The question "Ginger
or Mary Ann?" is regarded to be
a classic pop-psychological question when given to American men of a certain age as an insight into their
characters, or at least their desires as regarding certain female stereotypes.
Despite successes on her own, she declined to
participate in any of three reunion television films for Gilligan's Island
and the role of Ginger was recast with Judith Baldwin and Constance
Forslund.

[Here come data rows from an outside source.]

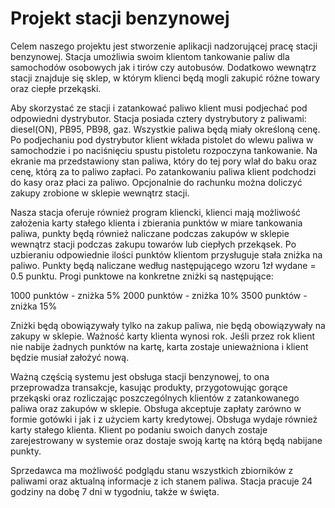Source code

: # Projekt stacji benzynowej

Celem naszego projektu jest stworzenie aplikacji nadzorującej pracę stacji benzynowej. Stacja umożliwia swoim klientom tankowanie paliw dla samochodów osobowych jak i tirów czy autobusów. Dodatkowo wewnątrz stacji znajduje się sklep, w którym klienci będą mogli zakupić różne towary oraz ciepłe przekąski.

Aby skorzystać ze stacji i zatankować paliwo klient musi podjechać pod odpowiedni dystrybutor. Stacja posiada cztery dystrybutory z paliwami: diesel(ON), PB95, PB98, gaz. Wszystkie paliwa będą miały określoną cenę. Po podjechaniu pod dystrybutor klient wkłada pistolet do wlewu paliwa w samochodzie i po naciśnięciu spustu pistoletu rozpoczyna tankowanie. Na ekranie ma przedstawiony stan paliwa, który do tej pory wlał do baku oraz cenę, którą za to paliwo zapłaci. Po zatankowaniu paliwa klient podchodzi do kasy oraz płaci za paliwo. Opcjonalnie do rachunku można doliczyć zakupy zrobione w sklepie wewnątrz stacji.

Nasza stacja oferuje również program kliencki, klienci mają możliwość założenia karty stałego klienta i zbierania punktów w miare tankowania paliwa, punkty będą również naliczane podczas zakupów w sklepie wewnątrz stacji podczas zakupu towarów lub ciepłych przekąsek. Po uzbieraniu odpowiednie ilości punktów klientom przysługuje stała zniżka na paliwo. Punkty będą naliczane według następującego wzoru 1zł wydane = 0.5 punktu. Progi punktowe na konkretne zniżki są następujące:

1000 punktów - zniżka 5%
2000 punktów - zniżka 10%
3500 punktów - zniżka 15%

Zniżki będą obowiązywały tylko na zakup paliwa, nie będą obowiązywały na zakupy w sklepie. Ważność karty klienta wynosi rok. Jeśli przez rok klient nie nabije żadnych punktów na kartę, karta zostaje unieważniona i klient będzie musiał założyć nową.

Ważną częścią systemu jest obsługa stacji benzynowej, to ona przeprowadza transakcje, kasując produkty, przygotowując gorące przekąski oraz rozliczając poszczególnych klientów z zatankowanego paliwa oraz zakupów w sklepie. Obsługa akceptuje zapłaty zarówno w formie gotówki i jak i z użyciem karty kredytowej. Obsługa wydaje również karty stałego klienta. Klient po podaniu swoich danych zostaje zarejestrowany w systemie oraz dostaje swoją kartę na którą będą nabijane punkty. 

Sprzedawca ma możliwość podglądu stanu wszystkich zbiorników z paliwami oraz aktualną informacje z ich stanem paliwa. Stacja pracuje 24 godziny na dobę 7 dni w tygodniu, także w święta.
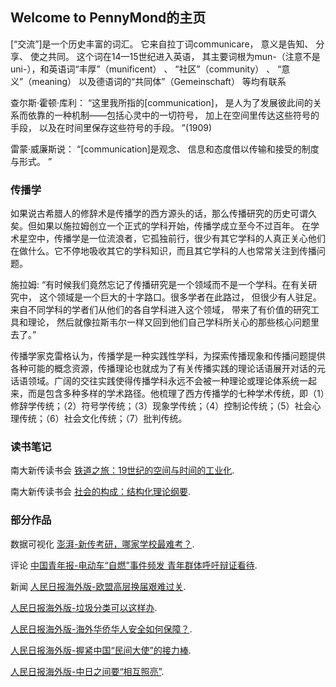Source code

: ## Welcome to PennyMond的主页

[“交流”]是一个历史丰富的词汇。 它来自拉丁词communicare， 意义是告知、 分享、 使之共同。 这个词在14—15世纪进入英语， 其主要词根为mun-（注意不是uni-），和英语词“丰厚”（munificent） 、 “社区”（community） 、 “意义”（meaning） 以及德语词的“共同体”（Gemeinschaft） 等均有联系

查尔斯·霍顿·库利： “这里我所指的[communication]， 是人为了发展彼此间的关系而依靠的一种机制——包括心灵中的一切符号， 加上在空间里传达这些符号的手段， 以及在时间里保存这些符号的手段。 ”(1909)

雷蒙·威廉斯说： “[communication]是观念、 信息和态度借以传输和接受的制度与形式。 ”

### 传播学

如果说古希腊人的修辞术是传播学的西方源头的话，那么传播研究的历史可谓久矣。但如果以施拉姆创立一个正式的学科开始，传播学成立至今不过百年。
在学术星空中，传播学是一位流浪者，它孤独前行，很少有其它学科的人真正关心他们在做什么。它不停地吸收其它的学科知识，而且其它学科的人也常常关注到传播问题。

施拉姆: “有时候我们竟然忘记了传播研究是一个领域而不是一个学科。在有关研究中， 这个领域是一个巨大的十字路口。很多学者在此路过， 但很少有人驻足。来自不同学科的学者们从他们的各自学科进入这个领域， 带来了有价值的研究工具和理论， 然后就像拉斯韦尔一样又回到他们自己学科所关心的那些核心问题里去了。”

传播学家克雷格认为，传播学是一种实践性学科，为探索传播现象和传播问题提供各种可能的概念资源，传播理论也就成为了有关传播实践的理论话语展开对话的元话语领域。广阔的交往实践使得传播学科永远不会被一种理论或理论体系统一起来，而是包含多种多样的学术路径。他梳理了西方传播学的七种学术传统，即（1）修辞学传统；（2）符号学传统；（3）现象学传统；（4）控制论传统；（5）社会心理传统；（6）社会文化传统；（7）批判传统。


### 读书笔记
南大新传读书会 [铁道之旅：19世纪的空间与时间的工业化](https://mp.weixin.qq.com/s/6auC5NovA0MIJV8K7mc78w).

南大新传读书会 [社会的构成：结构化理论纲要](https://mp.weixin.qq.com/s/mMRspKMqteMxnvR7IYuwHg).

### 部分作品
数据可视化 [澎湃-新传考研，哪家学校最难考？](https://m.thepaper.cn/newsDetail_forward_3396485).

评论 [中国青年报-电动车“自燃”事件频发 青年群体呼吁辩证看待](http://zqb.cyol.com/html/2019-06/27/nw.D110000zgqnb_20190627_1-09.htm).

新闻 [人民日报海外版-欧盟高层换届艰难过关](http://paper.people.com.cn/rmrbhwb/html/2019-07/11/content_1935428.htm).

[人民日报海外版-垃圾分类可以这样办](http://paper.people.com.cn/rmrbhwb/html/2019-07/22/content_1937219.htm).

[人民日报海外版-海外华侨华人安全如何保障？](http://paper.people.com.cn/rmrbhwb/html/2019-07/26/content_1938097.htm).

[人民日报海外版-握紧中国“民间大使”的接力棒](http://politics.people.com.cn/n1/2019/0821/c1001-31307844.html).

[人民日报海外版-中日之间要“相互照亮”](http://world.people.com.cn/n1/2019/0822/c1002-31309490.html).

Although she did not appear
in these television movies, she made brief walk-on appearances on a few talk
shows and specials for Gilligan's Island reunions, including Good
Morning America (1982), The Late Show
(1988) and the 2004 TV Land award show with the other surviving cast members.

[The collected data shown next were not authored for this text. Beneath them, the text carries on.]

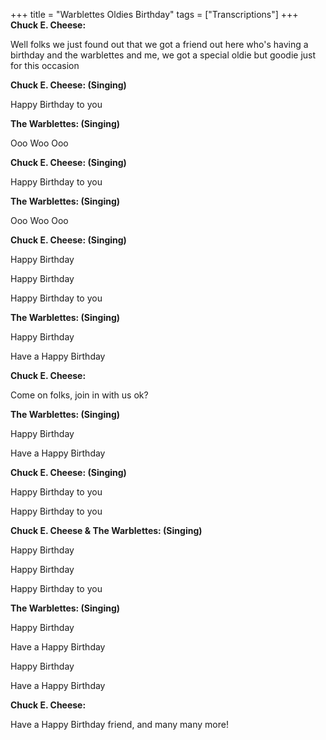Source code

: +++
title = "Warblettes Oldies Birthday"
tags = ["Transcriptions"]
+++
**Chuck E. Cheese:**

Well folks we just found out that we got a friend out here who's having a birthday and the warblettes and me, we got a special oldie but goodie just for this occasion

**Chuck E. Cheese: (Singing)**

Happy Birthday to you

**The Warblettes: (Singing)**

Ooo Woo Ooo

**Chuck E. Cheese: (Singing)**

Happy Birthday to you

**The Warblettes: (Singing)**

Ooo Woo Ooo

**Chuck E. Cheese: (Singing)**

Happy Birthday

Happy Birthday

Happy Birthday to you

**The Warblettes: (Singing)**

Happy Birthday 

Have a Happy Birthday

**Chuck E. Cheese:**

Come on folks, join in with us ok?

**The Warblettes: (Singing)**

Happy Birthday 

Have a Happy Birthday

**Chuck E. Cheese: (Singing)**

Happy Birthday to you

Happy Birthday to you

**Chuck E. Cheese & The Warblettes: (Singing)**

Happy Birthday

Happy Birthday

Happy Birthday to you

**The Warblettes: (Singing)**

Happy Birthday 

Have a Happy Birthday

Happy Birthday 

Have a Happy Birthday

**Chuck E. Cheese:**

Have a Happy Birthday friend, and many many more!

In the 1990s, she was reunited with costars Bob Denver, Dawn Wells, and Russell Johnson in an episode of Roseanne. She did not reunite with them for the television
film Surviving Gilligan's Island: The Incredible True Story of the Longest
Three-Hour Tour in History (2001), co-produced by Wells. She was portrayed
by Kristen
Dalton in the television film. Her
relations with series star Denver were rumored to be strained, but in 2005, she
wrote a brief, affectionate memorial to him in the year-end
"farewell" issue of Entertainment
Weekly.
In 1985, Louise played the second and final Taylor
Chapin on the syndicated soap opera Rituals. Later film roles included a co-starring appearance
in the Robert
Altman comedy O.C. and Stiggs (1987) as well as the independently made satire Johnny Suede (1992) starring Brad Pitt. She appeared in Married...

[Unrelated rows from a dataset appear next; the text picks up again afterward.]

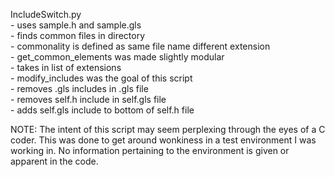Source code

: IncludeSwitch.py <br/>
	- uses sample.h and sample.gls<br/>
	- finds common files in directory<br/>
		- commonality is defined as same file name different extension<br/>
		- get_common_elements was made slightly modular<br/>
			- takes in list of extensions<br/>
	- modify_includes was the goal of this script<br/>
		- removes .gls includes in .gls file<br/>
		- removes self.h include in self.gls file<br/>
		- adds self.gls include to bottom of self.h file

NOTE: The intent of this script may seem perplexing through the eyes of a C coder.
	  This was done to get around wonkiness in a test environment I was working
	  in. No information pertaining to the environment is given or apparent in 
	  the code. 
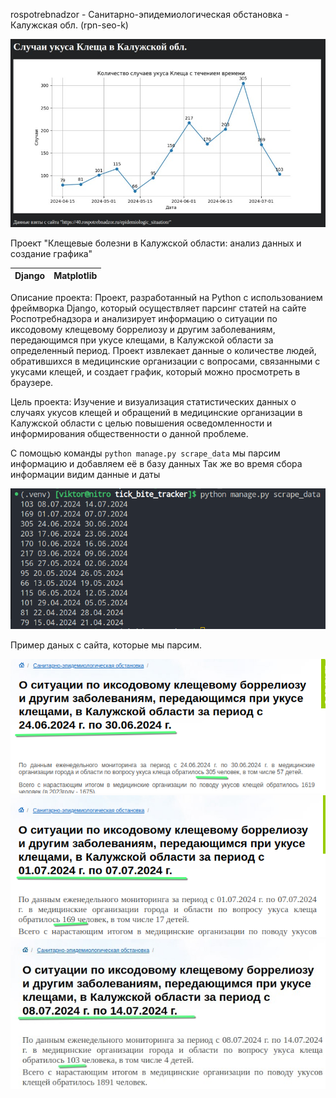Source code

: rospotrebnadzor - Санитарно-эпидемиологическая обстановка - Калужская обл. (rpn-seo-k)

<img src="tick_bite_tracker/img/grfk1.jpg">

Проект "Клещевые болезни в Калужской области: анализ данных и создание графика"

| Django           | Matplotlib       |
|------------------|------------------|

Описание проекта: Проект, разработанный на Python с использованием фреймворка Django, который осуществляет парсинг статей на сайте Роспотребнадзора и анализирует информацию о ситуации по иксодовому клещевому боррелиозу и другим заболеваниям, передающимся при укусе клещами, в Калужской области за определенный период. Проект извлекает данные о количестве людей, обратившихся в медицинские организации с вопросами, связанными с укусами клещей, и создает график, который можно просмотреть в браузере.

Цель проекта: Изучение и визуализация статистических данных о случаях укусов клещей и обращений в медицинские организации в Калужской области с целью повышения осведомленности и информирования общественности о данной проблеме.

С помощью команды `python manage.py scrape_data` мы парсим информацию и добавляем её в базу данных
Так же во время сбора информации видим данные и даты

<img src="tick_bite_tracker/img/cmdprs.png">

Пример даных с сайта, которые мы парсим.

<img src="tick_bite_tracker/img/243006.png">
<img src="tick_bite_tracker/img/010707.png">
<img src="tick_bite_tracker/img/081407.jpg">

with Children as Miss Beck in
episode Kelly Bounces Back (1990).
From 1966 to 1974, Louise was married to radio and TV
announcer/interviewer Les Crane, with whom she has one daughter, Caprice Crane (born 1974), who became an MTV producer and a
novelist. Crane's first novel, Stupid and Contagious, was published in
2006, and was warmly dedicated to her mother. Louise now resides in New York
City. She is a member of the Academy of Motion Picture Arts and Sciences and a
lifetime member of the Actors Studio. As a literacy and academic advocate, she became
a volunteer teacher at Learning Leaders, a non-profit organization dedicated to providing
tutoring to New York City school children. It has been her passion to help
young students gain not only literary skills, but also confidence,
self-determination and proof of their own potential. She has written two books:
Sunday: A Memoir (1997) and When I Grow Up (2007). The latter is
a children's book that inspires children to believe they can become whatever
they choose through creative and humorous comparisons of animal kingdom
achievements. She published a second children's book named "What Does A
Bee Do?".
Louise made four record albums, two for Concert Hall, and two for Urania Record (1958 and 1959 respectively). By far the most sought-after of these is the 1957 album It's Time For Tina (Concert Hall 1521). With arrangements by Jim Timmens and Buddy Weed's Orchestra, 12 tracks include "Tonight Is The Night" and "I'm in the Mood for Love". Coleman Hawkins is featured on tenor sax. A version of this album is planned by UK label Harkit Records.